* [Problem details]:
All of the records should come back exactly as written.

* [Data provided]:
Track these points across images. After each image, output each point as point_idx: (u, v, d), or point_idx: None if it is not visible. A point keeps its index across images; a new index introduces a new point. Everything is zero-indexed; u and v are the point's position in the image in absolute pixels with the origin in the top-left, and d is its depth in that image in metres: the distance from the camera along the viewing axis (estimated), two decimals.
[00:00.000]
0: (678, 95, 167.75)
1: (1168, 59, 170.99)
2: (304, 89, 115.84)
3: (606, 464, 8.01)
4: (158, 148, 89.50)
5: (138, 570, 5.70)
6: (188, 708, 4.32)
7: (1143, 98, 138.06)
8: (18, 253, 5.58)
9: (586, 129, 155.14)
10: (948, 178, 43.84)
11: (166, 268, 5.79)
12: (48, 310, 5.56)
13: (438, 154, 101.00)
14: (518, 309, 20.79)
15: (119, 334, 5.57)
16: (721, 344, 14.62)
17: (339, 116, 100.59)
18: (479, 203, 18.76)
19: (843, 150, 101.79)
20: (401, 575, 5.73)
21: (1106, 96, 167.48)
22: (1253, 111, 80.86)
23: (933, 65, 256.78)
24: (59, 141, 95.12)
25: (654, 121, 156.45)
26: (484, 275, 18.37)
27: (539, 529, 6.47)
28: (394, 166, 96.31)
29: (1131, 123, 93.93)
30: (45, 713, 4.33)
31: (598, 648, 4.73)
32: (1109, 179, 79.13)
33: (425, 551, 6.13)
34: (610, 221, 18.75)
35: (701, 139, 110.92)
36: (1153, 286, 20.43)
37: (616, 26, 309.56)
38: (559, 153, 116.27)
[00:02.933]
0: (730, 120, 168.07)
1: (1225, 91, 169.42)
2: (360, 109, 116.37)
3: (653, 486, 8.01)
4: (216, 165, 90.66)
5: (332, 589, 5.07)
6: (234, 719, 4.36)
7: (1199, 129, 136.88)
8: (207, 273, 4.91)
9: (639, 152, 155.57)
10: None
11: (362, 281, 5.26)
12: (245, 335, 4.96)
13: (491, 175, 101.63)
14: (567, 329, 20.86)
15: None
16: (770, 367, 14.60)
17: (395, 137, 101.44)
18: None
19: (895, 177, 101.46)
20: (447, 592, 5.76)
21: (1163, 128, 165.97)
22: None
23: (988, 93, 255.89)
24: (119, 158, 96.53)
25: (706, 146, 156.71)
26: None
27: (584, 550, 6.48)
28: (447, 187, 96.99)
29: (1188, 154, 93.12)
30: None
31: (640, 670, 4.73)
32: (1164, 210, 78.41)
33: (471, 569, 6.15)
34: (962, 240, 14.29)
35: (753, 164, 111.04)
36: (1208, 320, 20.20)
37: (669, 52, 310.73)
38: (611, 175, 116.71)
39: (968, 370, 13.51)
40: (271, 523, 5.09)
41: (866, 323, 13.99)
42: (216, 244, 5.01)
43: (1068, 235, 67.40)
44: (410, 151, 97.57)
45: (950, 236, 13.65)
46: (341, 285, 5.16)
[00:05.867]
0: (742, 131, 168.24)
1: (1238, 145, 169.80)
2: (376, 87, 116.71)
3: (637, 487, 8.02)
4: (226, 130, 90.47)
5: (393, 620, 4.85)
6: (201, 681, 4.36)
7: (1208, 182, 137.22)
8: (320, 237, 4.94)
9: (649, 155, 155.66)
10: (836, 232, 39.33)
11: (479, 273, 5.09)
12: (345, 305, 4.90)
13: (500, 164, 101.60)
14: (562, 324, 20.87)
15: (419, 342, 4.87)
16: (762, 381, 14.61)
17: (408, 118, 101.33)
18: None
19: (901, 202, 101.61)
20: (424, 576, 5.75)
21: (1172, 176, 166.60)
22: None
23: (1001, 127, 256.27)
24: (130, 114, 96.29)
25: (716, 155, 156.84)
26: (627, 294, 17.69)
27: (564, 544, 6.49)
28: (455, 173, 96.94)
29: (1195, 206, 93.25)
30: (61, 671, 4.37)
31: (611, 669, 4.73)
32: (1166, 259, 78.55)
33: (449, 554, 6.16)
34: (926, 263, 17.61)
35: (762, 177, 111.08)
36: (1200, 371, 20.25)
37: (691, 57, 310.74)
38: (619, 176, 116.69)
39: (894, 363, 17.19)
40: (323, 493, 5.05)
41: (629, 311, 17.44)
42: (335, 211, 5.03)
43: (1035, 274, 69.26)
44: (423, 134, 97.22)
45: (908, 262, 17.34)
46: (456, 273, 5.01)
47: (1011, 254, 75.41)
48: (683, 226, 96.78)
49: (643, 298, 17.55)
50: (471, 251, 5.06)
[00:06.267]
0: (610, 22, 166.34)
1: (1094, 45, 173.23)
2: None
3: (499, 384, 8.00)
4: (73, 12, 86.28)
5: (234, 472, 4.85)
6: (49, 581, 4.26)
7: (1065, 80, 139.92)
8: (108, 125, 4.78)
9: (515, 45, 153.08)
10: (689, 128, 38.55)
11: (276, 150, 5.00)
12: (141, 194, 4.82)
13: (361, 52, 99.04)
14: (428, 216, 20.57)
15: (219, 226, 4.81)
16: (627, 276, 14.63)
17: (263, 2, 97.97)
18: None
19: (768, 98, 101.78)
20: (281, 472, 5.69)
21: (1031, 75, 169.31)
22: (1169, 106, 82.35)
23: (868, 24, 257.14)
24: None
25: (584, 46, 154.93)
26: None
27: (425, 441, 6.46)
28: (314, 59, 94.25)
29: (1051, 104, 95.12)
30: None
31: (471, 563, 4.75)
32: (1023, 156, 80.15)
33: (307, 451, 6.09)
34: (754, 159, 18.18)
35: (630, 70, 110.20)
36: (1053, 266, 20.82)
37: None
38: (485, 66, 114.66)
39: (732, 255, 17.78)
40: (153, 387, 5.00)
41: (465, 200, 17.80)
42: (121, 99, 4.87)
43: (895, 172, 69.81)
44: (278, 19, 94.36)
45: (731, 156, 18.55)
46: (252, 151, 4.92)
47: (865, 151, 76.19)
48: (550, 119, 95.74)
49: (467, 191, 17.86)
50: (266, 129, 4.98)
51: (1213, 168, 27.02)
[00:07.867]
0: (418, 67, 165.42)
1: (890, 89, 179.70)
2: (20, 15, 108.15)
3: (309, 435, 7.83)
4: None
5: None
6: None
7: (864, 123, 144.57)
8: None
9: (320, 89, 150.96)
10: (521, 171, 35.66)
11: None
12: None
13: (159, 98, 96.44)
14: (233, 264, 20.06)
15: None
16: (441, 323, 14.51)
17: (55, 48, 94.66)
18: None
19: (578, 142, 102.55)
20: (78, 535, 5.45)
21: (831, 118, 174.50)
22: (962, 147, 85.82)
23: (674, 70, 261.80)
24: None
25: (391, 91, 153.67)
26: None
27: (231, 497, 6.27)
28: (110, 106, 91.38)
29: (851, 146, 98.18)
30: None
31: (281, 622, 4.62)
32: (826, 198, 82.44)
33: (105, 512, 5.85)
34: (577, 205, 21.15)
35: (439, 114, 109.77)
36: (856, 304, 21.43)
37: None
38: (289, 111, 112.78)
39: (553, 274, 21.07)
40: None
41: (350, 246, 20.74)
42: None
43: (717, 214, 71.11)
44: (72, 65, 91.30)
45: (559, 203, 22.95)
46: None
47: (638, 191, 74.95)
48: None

* [Written solution]:
Track these points across images. After each image, output each point as point_idx: (u, v, d), or point_idx: None if it is not visible. A point keeps its index across images; a new index introduces a new point. Everything is zero-indexed; u and v are the point's position in the image in absolute pixels with the origin in the top-left, and d is its depth in that image in metres: the distance from the camera along the viewing axis (estimated), two decimals.
[00:00.000]
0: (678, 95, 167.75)
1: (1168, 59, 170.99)
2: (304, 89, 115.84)
3: (606, 464, 8.01)
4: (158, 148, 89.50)
5: (138, 570, 5.70)
6: (188, 708, 4.32)
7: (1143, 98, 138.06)
8: (18, 253, 5.58)
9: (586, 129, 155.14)
10: (948, 178, 43.84)
11: (166, 268, 5.79)
12: (48, 310, 5.56)
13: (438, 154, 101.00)
14: (518, 309, 20.79)
15: (119, 334, 5.57)
16: (721, 344, 14.62)
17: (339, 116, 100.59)
18: (479, 203, 18.76)
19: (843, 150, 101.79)
20: (401, 575, 5.73)
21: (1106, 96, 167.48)
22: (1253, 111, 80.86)
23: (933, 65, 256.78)
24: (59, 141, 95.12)
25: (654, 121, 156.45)
26: (484, 275, 18.37)
27: (539, 529, 6.47)
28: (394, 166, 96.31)
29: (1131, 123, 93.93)
30: (45, 713, 4.33)
31: (598, 648, 4.73)
32: (1109, 179, 79.13)
33: (425, 551, 6.13)
34: (610, 221, 18.75)
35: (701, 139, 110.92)
36: (1153, 286, 20.43)
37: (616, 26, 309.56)
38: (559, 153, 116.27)
[00:02.933]
0: (730, 120, 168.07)
1: (1225, 91, 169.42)
2: (360, 109, 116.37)
3: (653, 486, 8.01)
4: (216, 165, 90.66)
5: (332, 589, 5.07)
6: (234, 719, 4.36)
7: (1199, 129, 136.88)
8: (207, 273, 4.91)
9: (639, 152, 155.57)
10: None
11: (362, 281, 5.26)
12: (245, 335, 4.96)
13: (491, 175, 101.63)
14: (567, 329, 20.86)
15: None
16: (770, 367, 14.60)
17: (395, 137, 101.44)
18: None
19: (895, 177, 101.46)
20: (447, 592, 5.76)
21: (1163, 128, 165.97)
22: None
23: (988, 93, 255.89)
24: (119, 158, 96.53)
25: (706, 146, 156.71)
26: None
27: (584, 550, 6.48)
28: (447, 187, 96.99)
29: (1188, 154, 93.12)
30: None
31: (640, 670, 4.73)
32: (1164, 210, 78.41)
33: (471, 569, 6.15)
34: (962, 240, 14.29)
35: (753, 164, 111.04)
36: (1208, 320, 20.20)
37: (669, 52, 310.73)
38: (611, 175, 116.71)
39: (968, 370, 13.51)
40: (271, 523, 5.09)
41: (866, 323, 13.99)
42: (216, 244, 5.01)
43: (1068, 235, 67.40)
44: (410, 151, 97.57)
45: (950, 236, 13.65)
46: (341, 285, 5.16)
[00:05.867]
0: (742, 131, 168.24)
1: (1238, 145, 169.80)
2: (376, 87, 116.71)
3: (637, 487, 8.02)
4: (226, 130, 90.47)
5: (393, 620, 4.85)
6: (201, 681, 4.36)
7: (1208, 182, 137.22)
8: (320, 237, 4.94)
9: (649, 155, 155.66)
10: (836, 232, 39.33)
11: (479, 273, 5.09)
12: (345, 305, 4.90)
13: (500, 164, 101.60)
14: (562, 324, 20.87)
15: (419, 342, 4.87)
16: (762, 381, 14.61)
17: (408, 118, 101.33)
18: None
19: (901, 202, 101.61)
20: (424, 576, 5.75)
21: (1172, 176, 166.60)
22: None
23: (1001, 127, 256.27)
24: (130, 114, 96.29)
25: (716, 155, 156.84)
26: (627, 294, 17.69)
27: (564, 544, 6.49)
28: (455, 173, 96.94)
29: (1195, 206, 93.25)
30: (61, 671, 4.37)
31: (611, 669, 4.73)
32: (1166, 259, 78.55)
33: (449, 554, 6.16)
34: (926, 263, 17.61)
35: (762, 177, 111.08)
36: (1200, 371, 20.25)
37: (691, 57, 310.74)
38: (619, 176, 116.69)
39: (894, 363, 17.19)
40: (323, 493, 5.05)
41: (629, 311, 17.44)
42: (335, 211, 5.03)
43: (1035, 274, 69.26)
44: (423, 134, 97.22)
45: (908, 262, 17.34)
46: (456, 273, 5.01)
47: (1011, 254, 75.41)
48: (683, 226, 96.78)
49: (643, 298, 17.55)
50: (471, 251, 5.06)
[00:06.267]
0: (610, 22, 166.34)
1: (1094, 45, 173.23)
2: None
3: (499, 384, 8.00)
4: (73, 12, 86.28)
5: (234, 472, 4.85)
6: (49, 581, 4.26)
7: (1065, 80, 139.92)
8: (108, 125, 4.78)
9: (515, 45, 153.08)
10: (689, 128, 38.55)
11: (276, 150, 5.00)
12: (141, 194, 4.82)
13: (361, 52, 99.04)
14: (428, 216, 20.57)
15: (219, 226, 4.81)
16: (627, 276, 14.63)
17: (263, 2, 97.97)
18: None
19: (768, 98, 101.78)
20: (281, 472, 5.69)
21: (1031, 75, 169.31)
22: (1169, 106, 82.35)
23: (868, 24, 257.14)
24: None
25: (584, 46, 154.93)
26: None
27: (425, 441, 6.46)
28: (314, 59, 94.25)
29: (1051, 104, 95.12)
30: None
31: (471, 563, 4.75)
32: (1023, 156, 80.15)
33: (307, 451, 6.09)
34: (754, 159, 18.18)
35: (630, 70, 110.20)
36: (1053, 266, 20.82)
37: None
38: (485, 66, 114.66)
39: (732, 255, 17.78)
40: (153, 387, 5.00)
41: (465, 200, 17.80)
42: (121, 99, 4.87)
43: (895, 172, 69.81)
44: (278, 19, 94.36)
45: (731, 156, 18.55)
46: (252, 151, 4.92)
47: (865, 151, 76.19)
48: (550, 119, 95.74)
49: (467, 191, 17.86)
50: (266, 129, 4.98)
51: (1213, 168, 27.02)
[00:07.867]
0: (418, 67, 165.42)
1: (890, 89, 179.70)
2: (20, 15, 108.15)
3: (309, 435, 7.83)
4: None
5: None
6: None
7: (864, 123, 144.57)
8: None
9: (320, 89, 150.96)
10: (521, 171, 35.66)
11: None
12: None
13: (159, 98, 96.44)
14: (233, 264, 20.06)
15: None
16: (441, 323, 14.51)
17: (55, 48, 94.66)
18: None
19: (578, 142, 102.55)
20: (78, 535, 5.45)
21: (831, 118, 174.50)
22: (962, 147, 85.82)
23: (674, 70, 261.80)
24: None
25: (391, 91, 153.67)
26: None
27: (231, 497, 6.27)
28: (110, 106, 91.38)
29: (851, 146, 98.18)
30: None
31: (281, 622, 4.62)
32: (826, 198, 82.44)
33: (105, 512, 5.85)
34: (577, 205, 21.15)
35: (439, 114, 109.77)
36: (856, 304, 21.43)
37: None
38: (289, 111, 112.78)
39: (553, 274, 21.07)
40: None
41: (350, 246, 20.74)
42: None
43: (717, 214, 71.11)
44: (72, 65, 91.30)
45: (559, 203, 22.95)
46: None
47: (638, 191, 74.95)
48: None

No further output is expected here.